*Work order A*
Condense the paragraph in the account of the escape from East Germany that begins "Further, they could not say goodbye," keeping its main facts.
*Work order B*
Carry on the account of the escape from East Germany, starting after its last sentence.

*Source text*
__________
I know someone who escaped from East Germany in the 1960s. - This is someone that I know personally, not some vague anecdotal reference. - She and her family were granted permission from the government to visit relatives in West Germany for a weekend. They were not permitted to take anything of value with them, no money, jewelry, family heirlooms, not even photographs. If they had tried to carry valuables out of East Germany, they authorities would have suspected that they were planning to defect. They were only permitted to carry out clothing and essentials for a weekend stay.
Further, they could not say goodbye to friends, neighbors, or associates. They had to pretend that they would be returning in a few days. If they had given any hint that they might not return, their neighbors would have picked up on it and informed the authorities, in which case their permission to travel would have been revoked.
This is what life was like behind the Iron Curtain. People were encouraged to spy on one another. If you suspected that one of your neighbors was going to sneak off to the freedom of the West, it was your duty to inform the police. If you knew and took no action, you, too, would get into trouble.
Keep this context in mind as read the following paragraph. Think about the horror of living in a place where neighbors are encouraged to spy on one another, where any hint of noncompliance with draconian government policies would put you into legal jeopardy.
__________
*Information*
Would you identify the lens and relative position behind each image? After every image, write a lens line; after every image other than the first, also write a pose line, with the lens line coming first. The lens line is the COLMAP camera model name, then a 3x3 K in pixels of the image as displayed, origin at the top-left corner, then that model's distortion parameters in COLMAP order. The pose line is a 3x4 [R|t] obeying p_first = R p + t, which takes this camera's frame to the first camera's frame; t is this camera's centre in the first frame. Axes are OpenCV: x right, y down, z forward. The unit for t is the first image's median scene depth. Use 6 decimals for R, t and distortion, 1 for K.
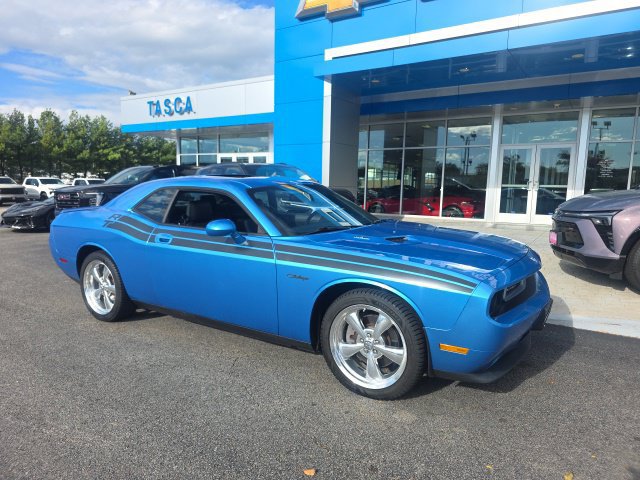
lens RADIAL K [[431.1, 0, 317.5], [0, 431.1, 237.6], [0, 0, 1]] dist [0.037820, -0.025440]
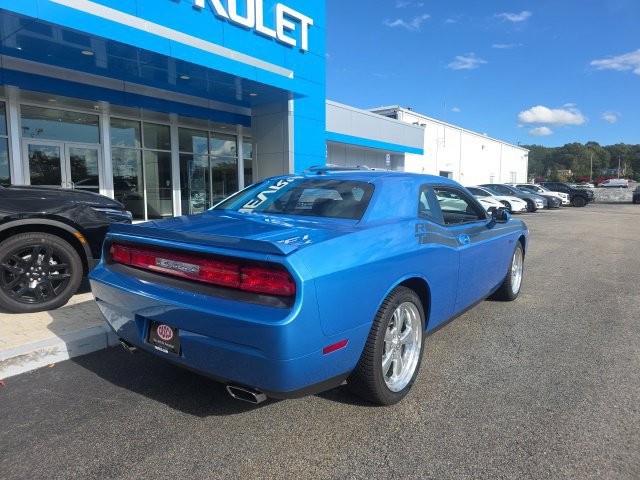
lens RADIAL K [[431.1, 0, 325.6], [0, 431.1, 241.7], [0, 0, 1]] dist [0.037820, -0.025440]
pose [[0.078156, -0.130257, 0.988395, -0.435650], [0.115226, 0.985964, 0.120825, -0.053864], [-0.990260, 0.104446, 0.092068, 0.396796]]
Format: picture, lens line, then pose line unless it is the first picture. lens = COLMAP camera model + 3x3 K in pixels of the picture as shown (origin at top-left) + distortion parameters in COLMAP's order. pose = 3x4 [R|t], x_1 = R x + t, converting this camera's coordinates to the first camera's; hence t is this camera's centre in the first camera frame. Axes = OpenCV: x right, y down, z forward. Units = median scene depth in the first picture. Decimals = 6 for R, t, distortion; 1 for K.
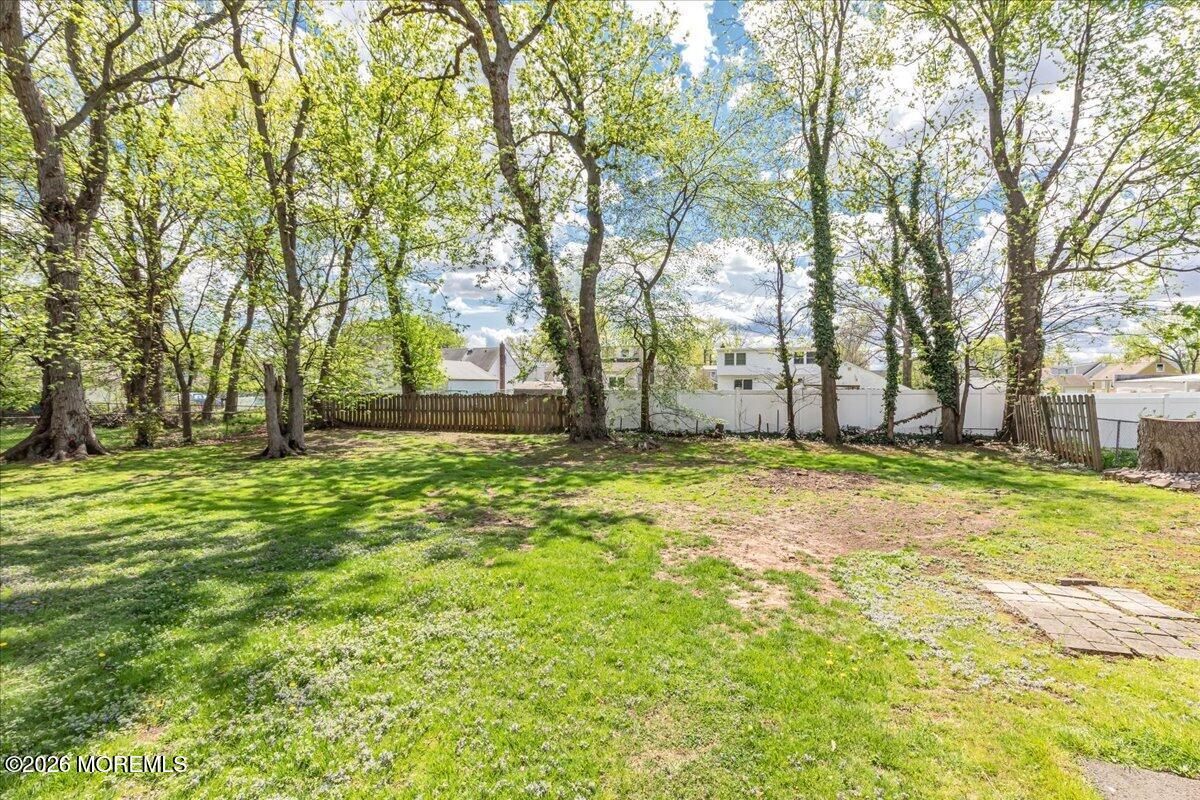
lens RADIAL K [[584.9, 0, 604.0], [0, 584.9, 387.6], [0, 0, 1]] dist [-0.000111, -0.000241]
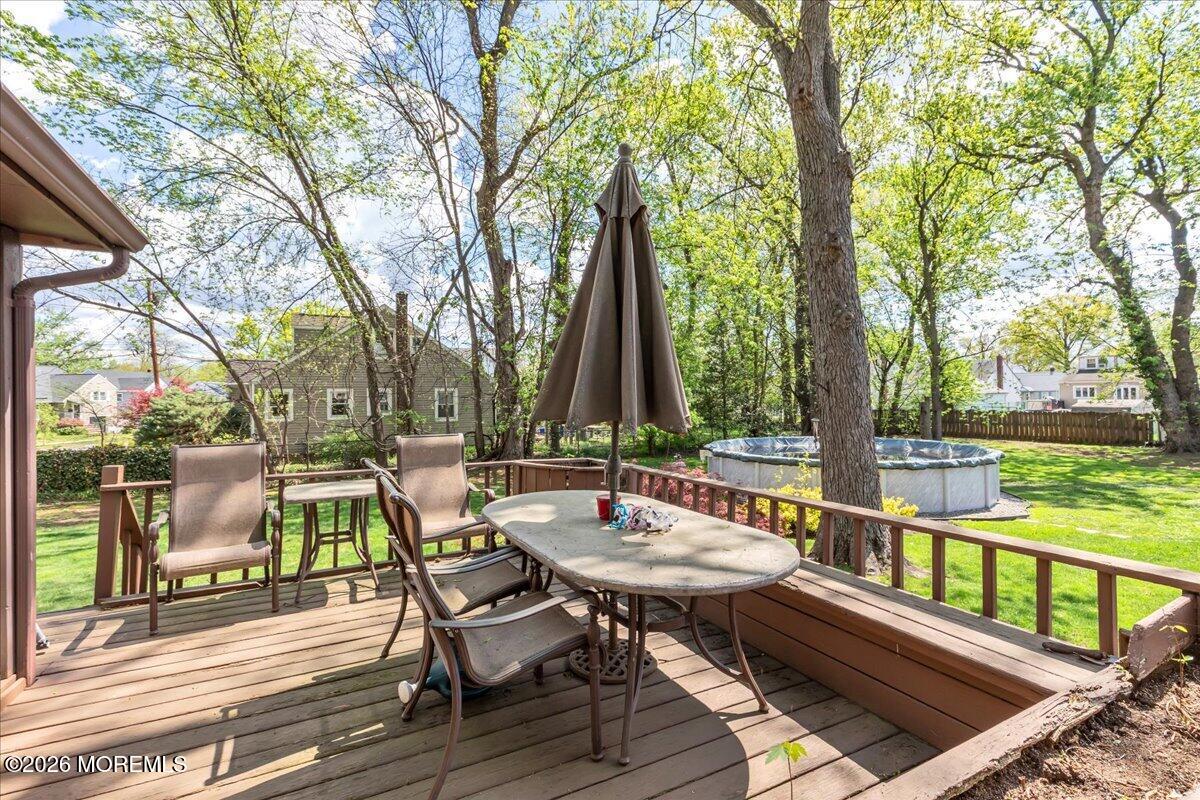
__________
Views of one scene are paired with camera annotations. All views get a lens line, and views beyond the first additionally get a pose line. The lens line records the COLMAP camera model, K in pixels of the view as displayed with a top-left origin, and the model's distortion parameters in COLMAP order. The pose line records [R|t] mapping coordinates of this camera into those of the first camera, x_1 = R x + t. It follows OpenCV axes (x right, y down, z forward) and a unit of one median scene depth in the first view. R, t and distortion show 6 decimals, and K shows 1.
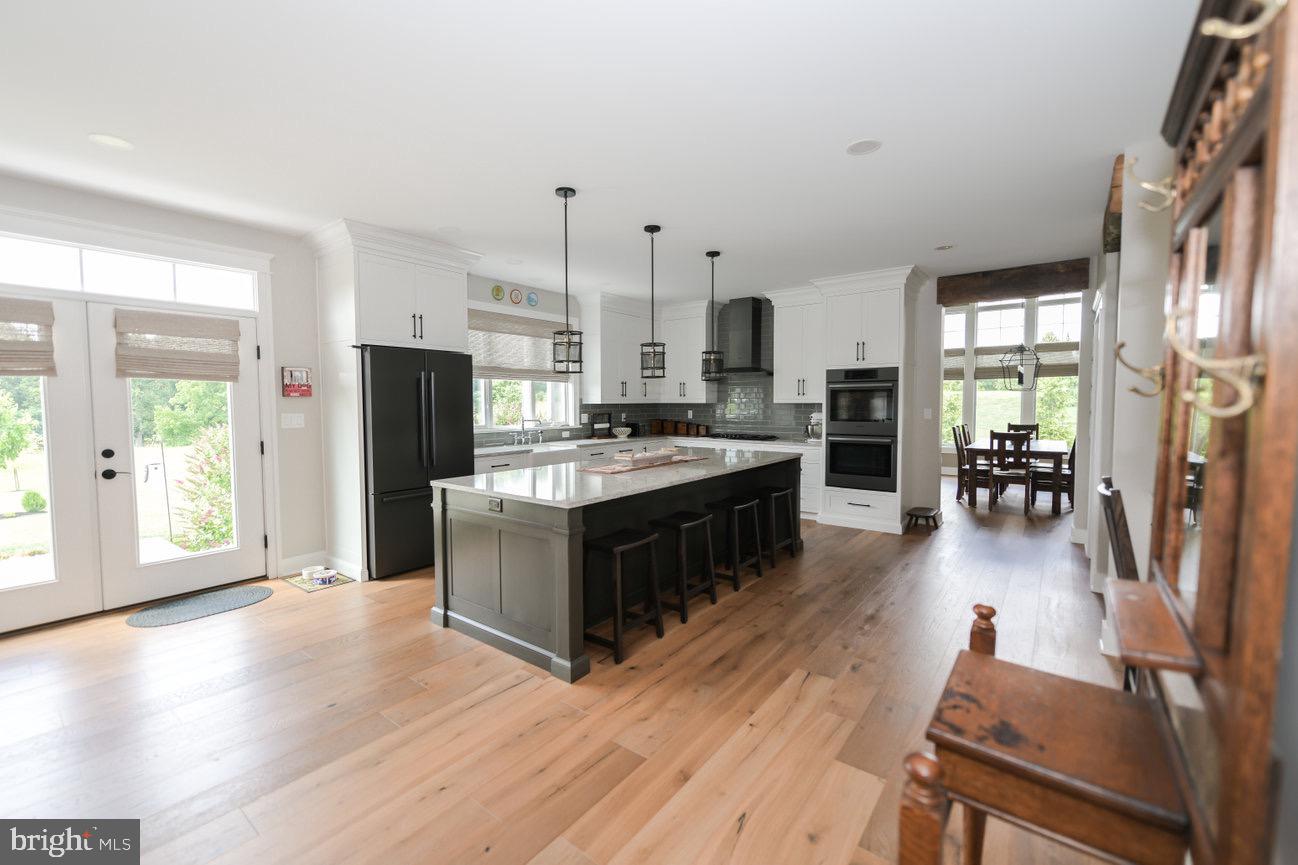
__________
*Response box A*
The family could not say goodbye to friends, neighbors, or associates and had to act as though they would return in a few days. Neighbors might have noticed any hint otherwise and told the authorities, who would then have revoked the family's permission to travel.

*Response box B*
This past week, a popular host of a Fox opinion program encouraged his viewers to confront anyone they saw wearing a mask. He suggested that they walk up to the person with the mask and demand that they remove it. The host suggested that this was necessary in order to “reclaiming the life we once knew.”
The host wasn’t finished. He made an even more dangerous suggestion about children. He claimed that having children wear a mask was “child abuse” - his exact words - and suggested that if you see children wearing masks in public, it was your duty to “call the police or child services” in order to report the parents, “and keep calling until someone shows up.”
Authoritarian communist control of East Germany ended three decades ago, but I’m sure that some of the administrators of that regime are still alive. Imagine their delight at watching a prominent political opinion personality in the United States suggest that Americans spy on one another, Iron Curtain style, and “call the authorities” on their neighbors. Because that’s what authoritarians do. It’s not what people do in a free and democratic society.